=== INSTRUCTIONS ===
1: Echo the passage in the attack write-up below from "Scheduled task monitoring" up to and including "establish a baseline.".
2: In the attack write-up, condense the paragraph beginning "Living-off-the-land (LOTL) attacks exploit this gap" into a short bulleted list that keeps its main facts.
3: Please answer from the attack write-up: what was the macro-enabled Word document in the phishing email disguised as?

=== EXCERPTED TEXT ===
◇ ◇ ◇ ◇ ◇ ◇ ◇

The target was a financial services firm that had recently completed a significant security uplift program: new CrowdStrike Falcon deployment, Defender for Endpoint integration, application allowlisting via AppLocker, and mandatory MFA everywhere. By conventional metrics, it was a well-defended environment.

Our objective: demonstrate whether a motivated attacker could still achieve domain compromise. We had 5 days with a narrow initial foothold — a single phishing email landing in an employee’s inbox.

The Detection Landscape

Modern EDR products excel at detecting known malware signatures, common exploit shellcode, and process injection techniques documented in the MITRE ATT&CK framework. What they consistently struggle with is attacker activity that is indistinguishable from legitimate administrative work.

Living-off-the-land (LOTL) attacks exploit this gap. Instead of introducing new executables, the attacker repurposes system binaries — certutil, wmic, mshta, regsvr32, PowerShell — that are trusted by both the operating system and security tools. The attack looks like IT doing IT things.

The Kill Chain

Initial Access (Hour 0): The phishing email contained a macro-enabled Word document disguised as a payroll update. The macro used certutil to download a stage-two payload — a PowerShell script — from a legitimate-looking domain registered two weeks prior. No binary was dropped.

Execution (Hour 1): The PowerShell script patched the AMSI (Antimalware Scan Interface) scan buffer in the current process before executing any suspicious content. This one-line technique, publicly documented since 2016, still evades most AMSI implementations when delivered obfuscated.

Persistence (Hour 2): A scheduled task was created via schtasks.exe — a native Windows binary — configured to run at logon as SYSTEM. The task name and description mimicked legitimate Windows Update components.

Lateral Movement (Hours 3–4): WMI was used to execute commands on adjacent systems without touching the network share. No new processes were spawned in a way that looked unusual from the EDR’s perspective; WMI execution appeared as WmiPrvSE.exe spawning child processes, which is entirely normal behavior.

Domain Compromise (Hour 4): By targeting a system where a domain admin had recently authenticated, we were able to harvest cached credentials using a legitimate memory forensics technique and use them to authenticate to the domain controller.

What Defenders Can Do

LOTL attacks are hard to prevent entirely, but they’re more detectable than raw malware if you’re looking in the right places.

WMI auditing is disabled by default and generates significant volume when enabled, but targeted alerting on WMI subscriptions and remote WMI execution from non-administrative workstations is high-signal and low-noise.

PowerShell ScriptBlock logging captures the actual deobfuscated content being executed, circumventing most obfuscation. The AMSI bypass we used patches memory — but the patching action itself is detectable via kernel callbacks on patched systems.

Scheduled task monitoring should alert on any task created outside of known provisioning systems (SCCM, Intune). The signal-to-noise ratio here is excellent once you establish a baseline.

◇ ◇ ◇ ◇ ◇ ◇ ◇

=== Multi-view image geometry data ===
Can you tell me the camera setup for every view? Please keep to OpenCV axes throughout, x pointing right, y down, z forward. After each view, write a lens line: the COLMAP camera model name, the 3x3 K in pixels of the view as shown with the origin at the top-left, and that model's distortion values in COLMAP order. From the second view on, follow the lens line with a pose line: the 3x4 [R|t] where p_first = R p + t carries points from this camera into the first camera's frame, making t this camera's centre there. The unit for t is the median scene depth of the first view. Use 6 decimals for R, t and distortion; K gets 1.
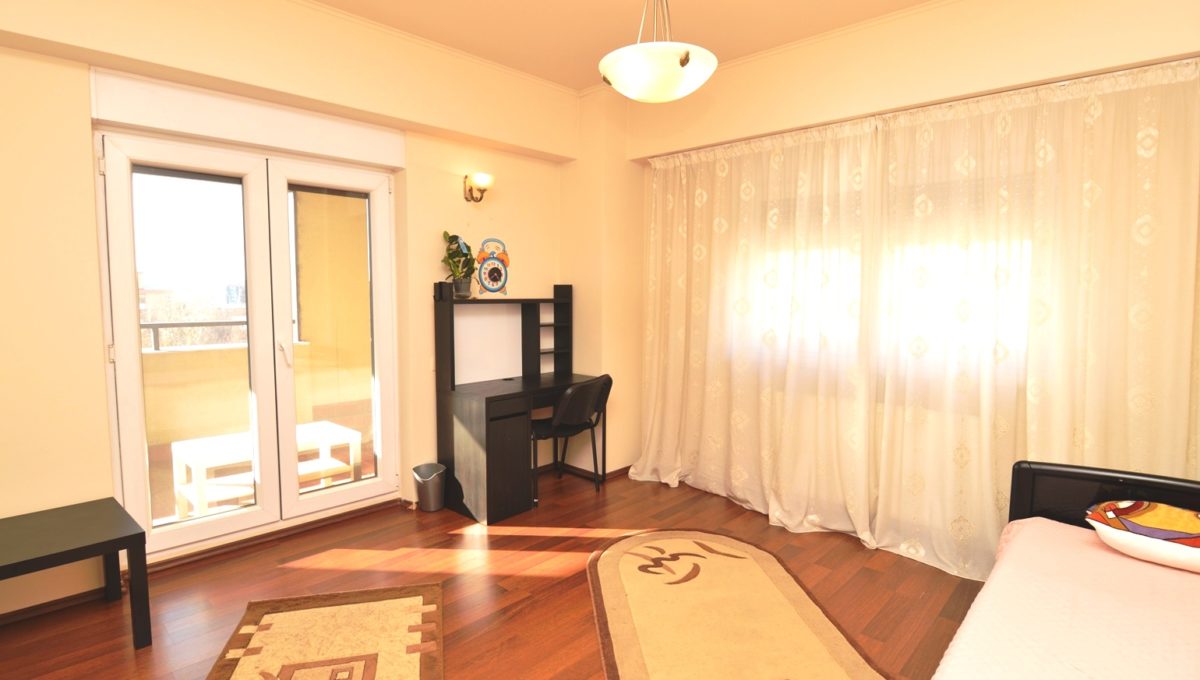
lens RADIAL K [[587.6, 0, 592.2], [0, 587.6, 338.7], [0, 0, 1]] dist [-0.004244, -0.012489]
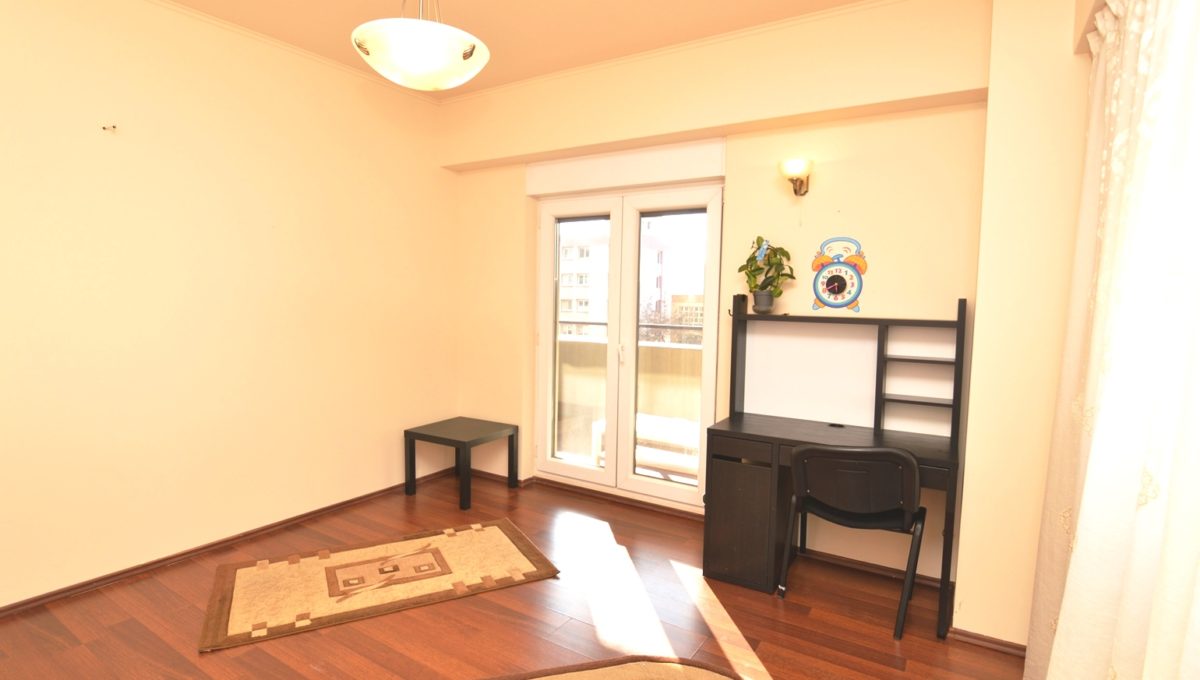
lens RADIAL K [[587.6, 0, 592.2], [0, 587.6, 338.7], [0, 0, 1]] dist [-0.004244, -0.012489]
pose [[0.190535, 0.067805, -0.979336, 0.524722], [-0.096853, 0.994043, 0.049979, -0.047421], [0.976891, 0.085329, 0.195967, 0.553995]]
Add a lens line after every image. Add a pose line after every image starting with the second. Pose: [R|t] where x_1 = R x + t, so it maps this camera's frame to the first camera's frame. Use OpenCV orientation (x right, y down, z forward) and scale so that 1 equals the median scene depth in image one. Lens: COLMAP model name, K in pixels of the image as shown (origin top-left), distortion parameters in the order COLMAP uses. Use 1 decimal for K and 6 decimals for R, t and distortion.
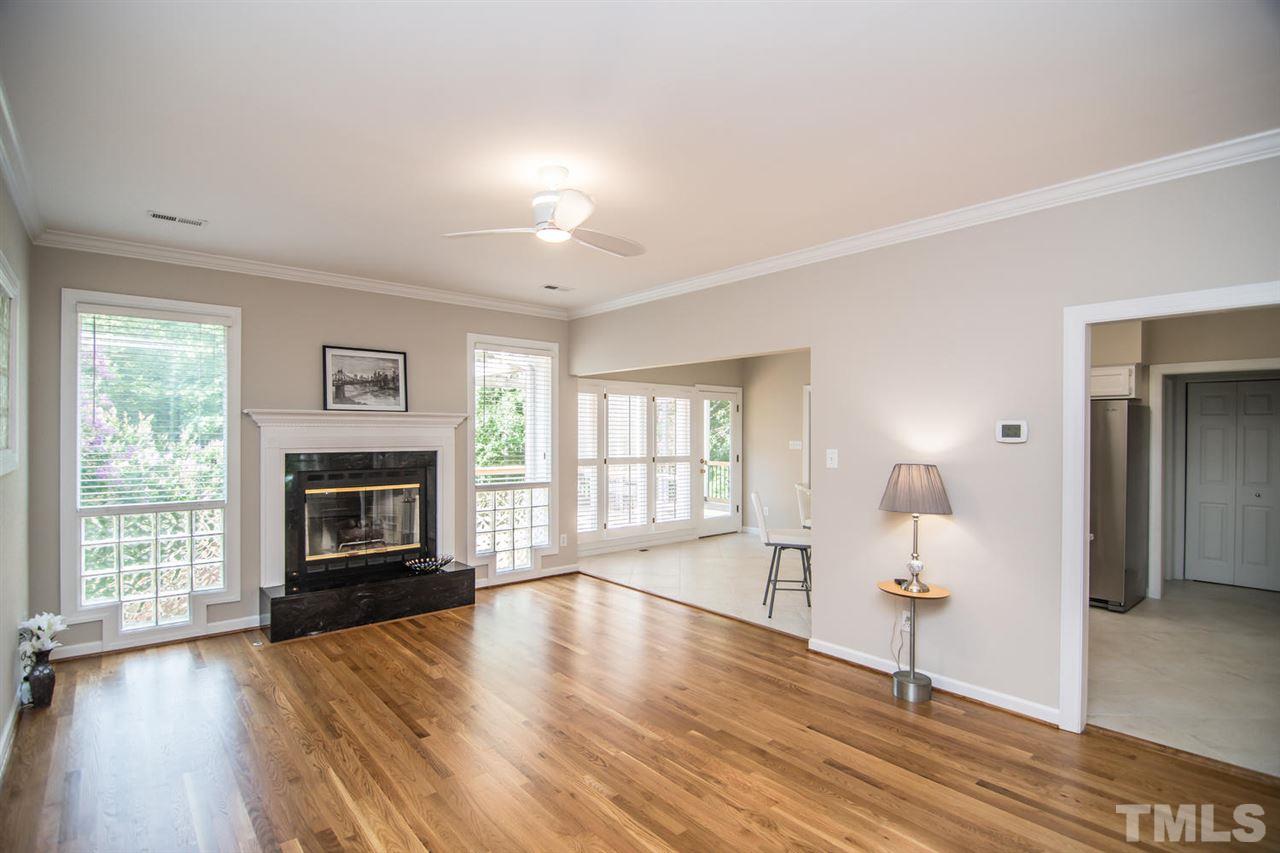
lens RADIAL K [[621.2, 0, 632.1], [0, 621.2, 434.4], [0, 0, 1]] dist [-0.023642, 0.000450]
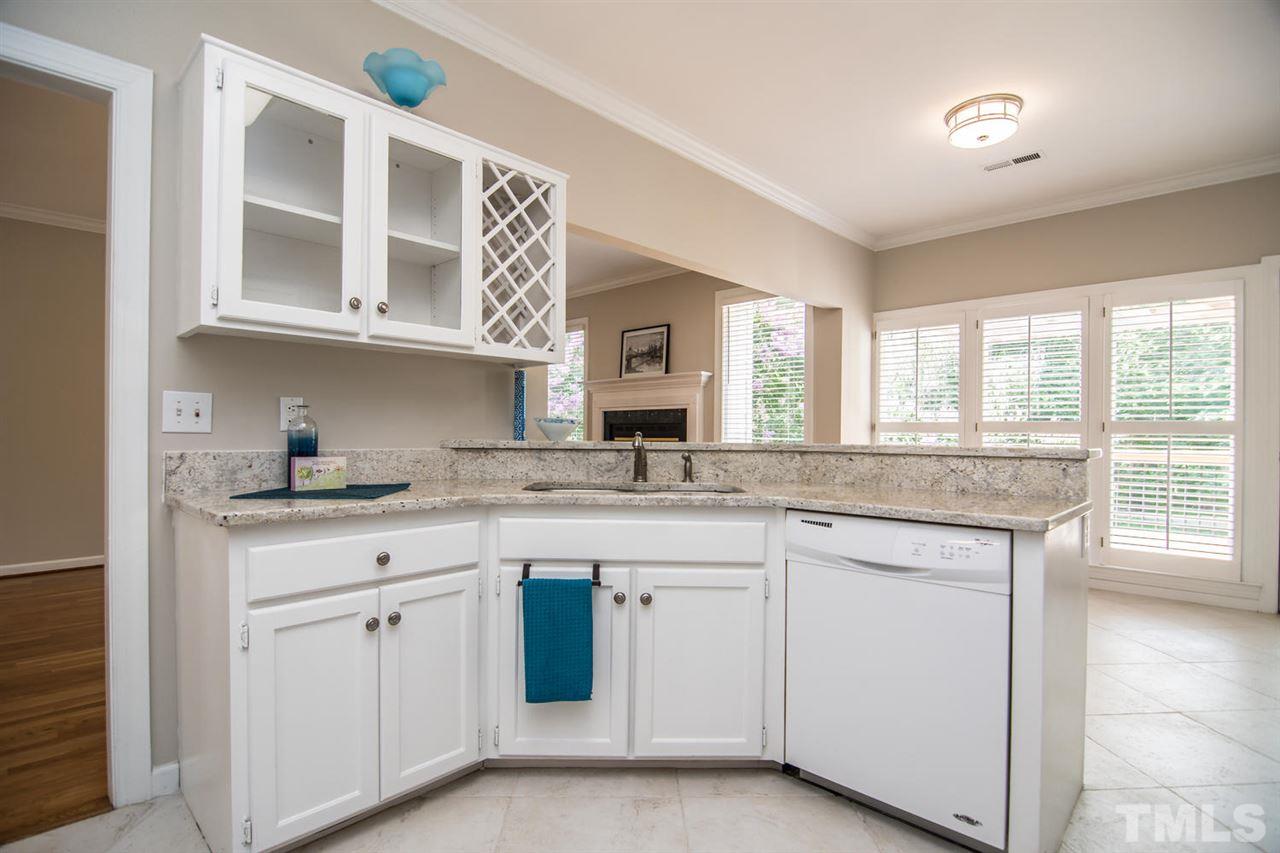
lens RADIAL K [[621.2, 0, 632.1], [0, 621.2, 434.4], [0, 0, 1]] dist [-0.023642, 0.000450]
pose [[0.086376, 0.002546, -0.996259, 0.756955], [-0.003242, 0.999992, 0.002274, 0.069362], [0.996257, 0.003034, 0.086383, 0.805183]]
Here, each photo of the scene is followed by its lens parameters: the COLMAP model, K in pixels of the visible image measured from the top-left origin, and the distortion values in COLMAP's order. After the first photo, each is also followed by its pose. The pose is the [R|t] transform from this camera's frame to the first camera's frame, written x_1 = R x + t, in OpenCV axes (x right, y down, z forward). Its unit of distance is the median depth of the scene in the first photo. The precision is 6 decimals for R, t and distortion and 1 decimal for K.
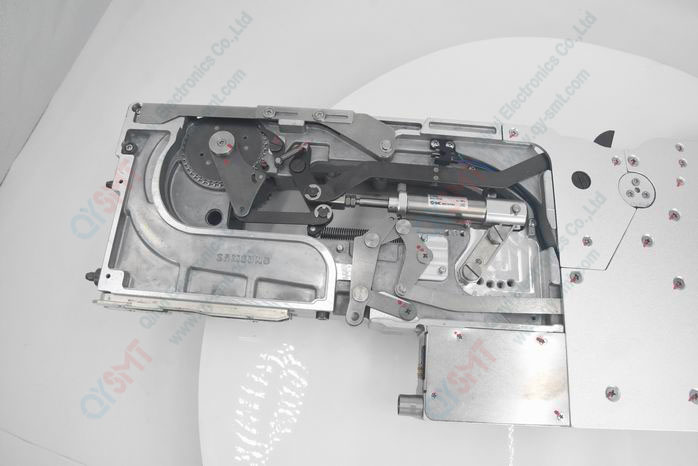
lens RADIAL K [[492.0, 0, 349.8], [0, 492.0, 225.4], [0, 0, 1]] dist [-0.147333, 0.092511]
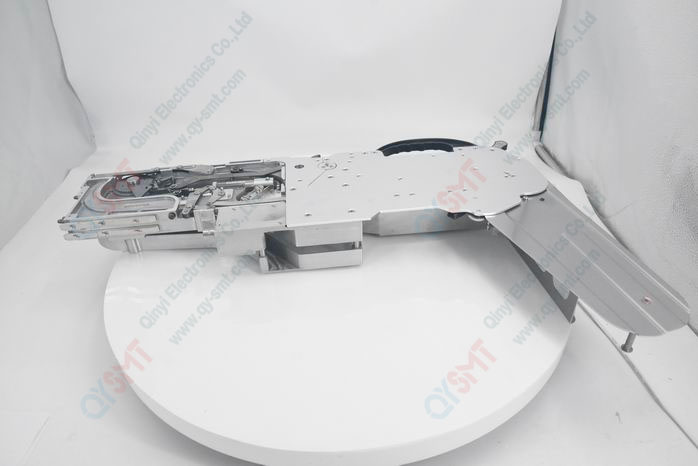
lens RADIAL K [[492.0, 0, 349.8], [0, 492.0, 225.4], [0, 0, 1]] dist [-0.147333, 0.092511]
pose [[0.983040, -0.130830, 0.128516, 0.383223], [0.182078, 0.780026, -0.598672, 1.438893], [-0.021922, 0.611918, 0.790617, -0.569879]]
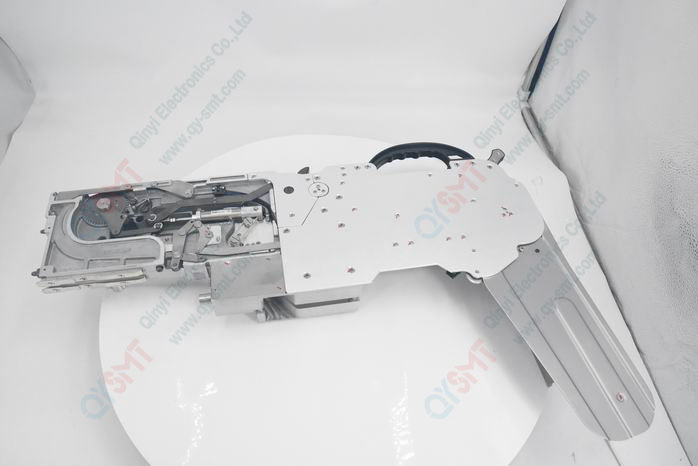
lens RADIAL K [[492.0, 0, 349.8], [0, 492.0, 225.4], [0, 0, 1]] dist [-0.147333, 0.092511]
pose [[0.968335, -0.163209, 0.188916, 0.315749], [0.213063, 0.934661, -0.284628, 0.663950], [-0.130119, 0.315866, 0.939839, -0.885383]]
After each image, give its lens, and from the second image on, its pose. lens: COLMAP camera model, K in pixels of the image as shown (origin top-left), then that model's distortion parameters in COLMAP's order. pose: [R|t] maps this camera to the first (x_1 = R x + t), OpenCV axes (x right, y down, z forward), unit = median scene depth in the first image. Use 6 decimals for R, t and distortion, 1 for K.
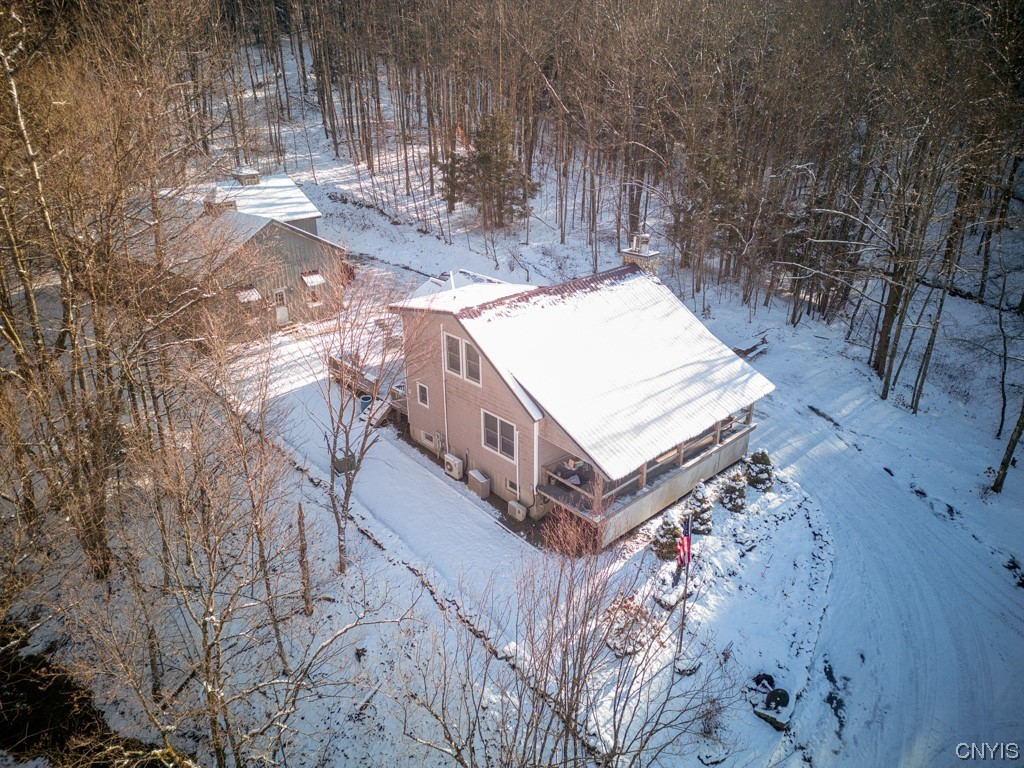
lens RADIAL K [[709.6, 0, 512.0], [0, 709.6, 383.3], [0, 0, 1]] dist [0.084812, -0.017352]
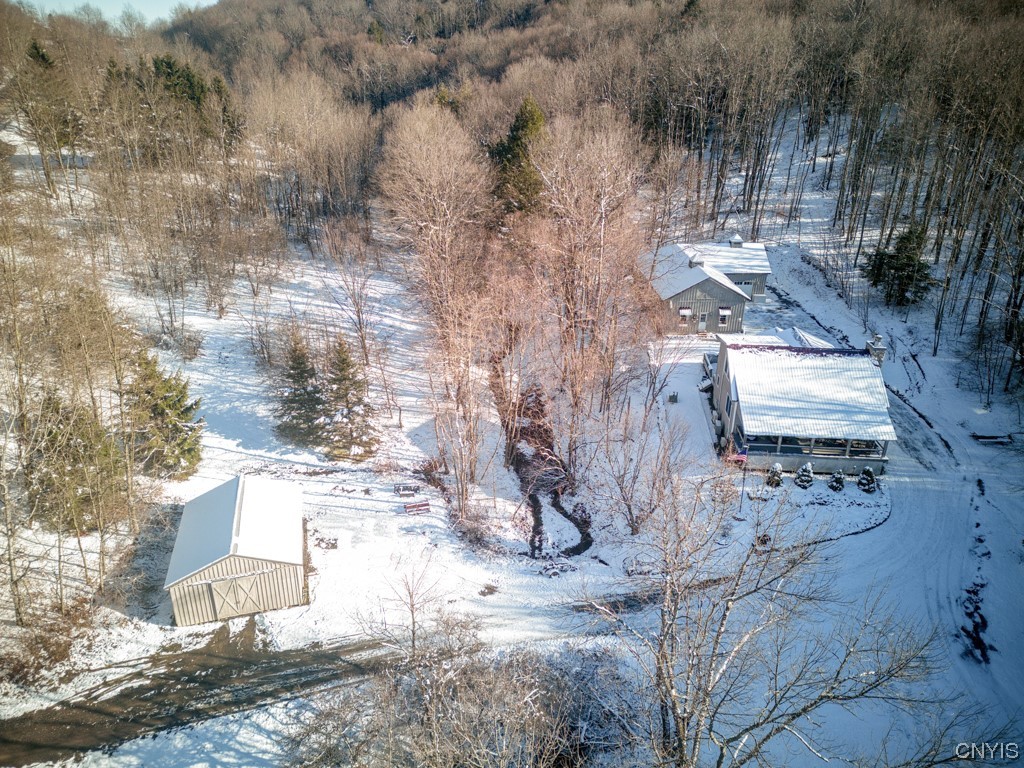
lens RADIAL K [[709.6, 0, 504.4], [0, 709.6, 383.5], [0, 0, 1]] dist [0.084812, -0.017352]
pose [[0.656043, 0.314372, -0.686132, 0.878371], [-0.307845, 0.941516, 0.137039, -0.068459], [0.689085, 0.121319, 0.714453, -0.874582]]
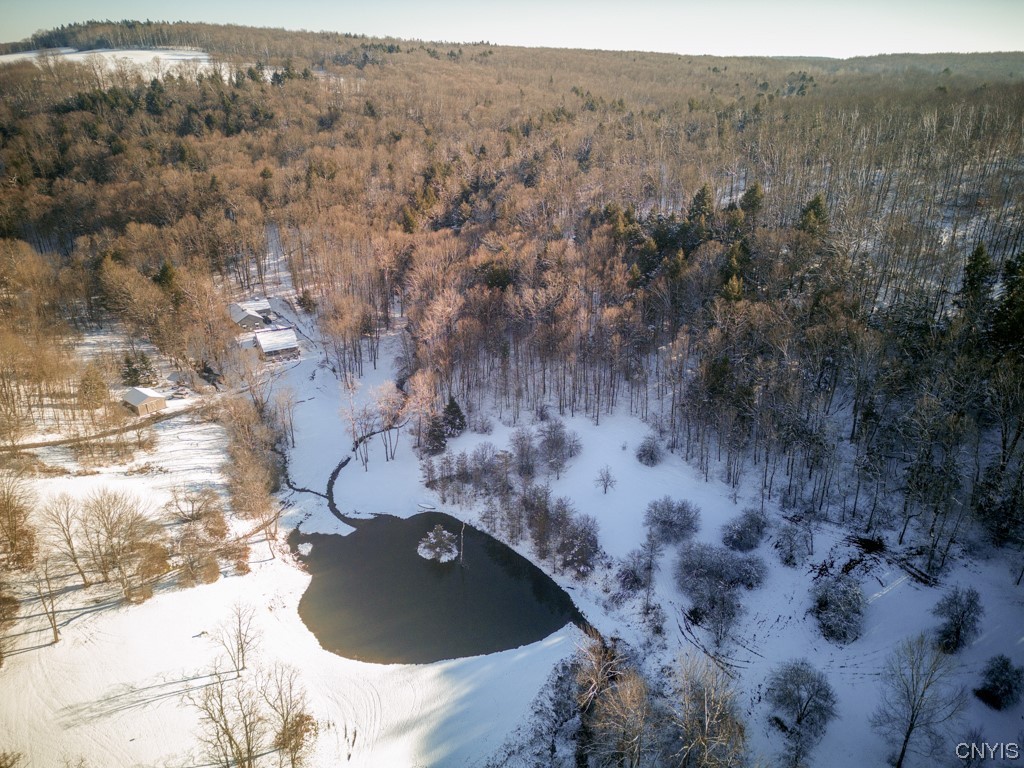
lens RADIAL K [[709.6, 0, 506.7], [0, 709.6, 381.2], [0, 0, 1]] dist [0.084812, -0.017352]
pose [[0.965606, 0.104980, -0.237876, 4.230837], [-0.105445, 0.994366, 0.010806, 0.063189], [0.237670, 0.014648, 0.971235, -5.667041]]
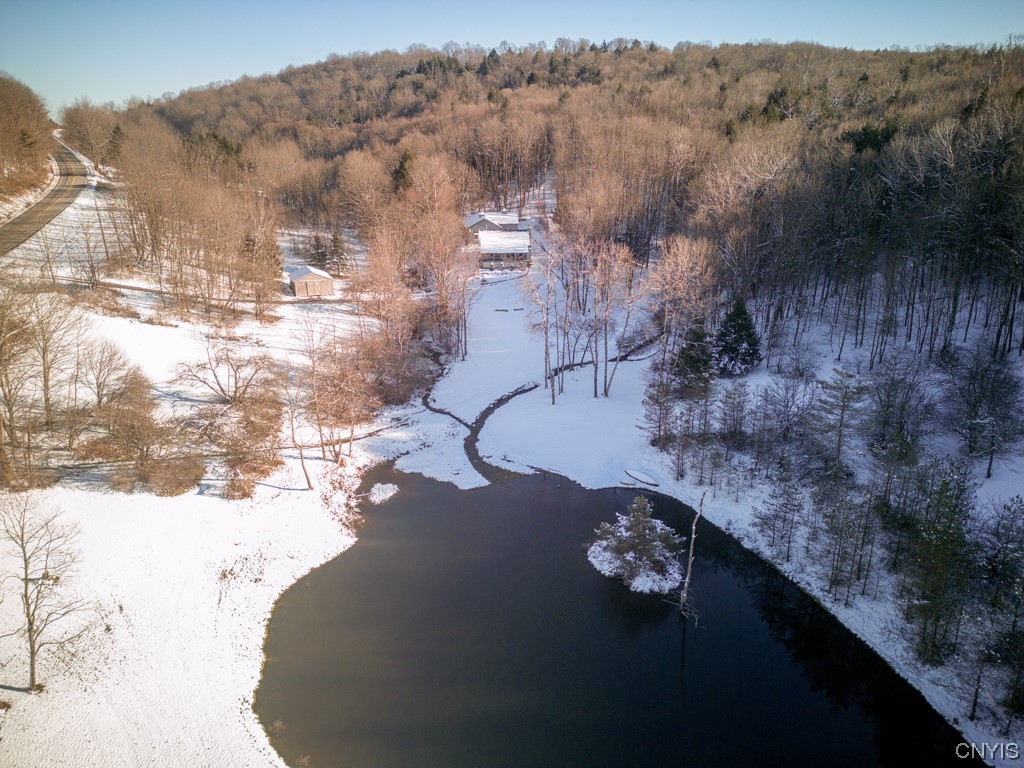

◇ ◇ ◇ ◇ ◇ ◇ ◇

=== ANSWER LIST ===
1:
Scheduled task monitoring should alert on any task created outside of known provisioning systems (SCCM, Intune). The signal-to-noise ratio here is excellent once you establish a baseline.

2:
- LOTL attacks exploit the gap where attacker activity looks like legitimate administrative work.
- They don't introduce new executables. Instead, they repurpose system binaries such as certutil, wmic, mshta, regsvr32 and PowerShell.
- These binaries are trusted by both the operating system and security tools.
- The attack looks like IT doing IT things.

3: A payroll update.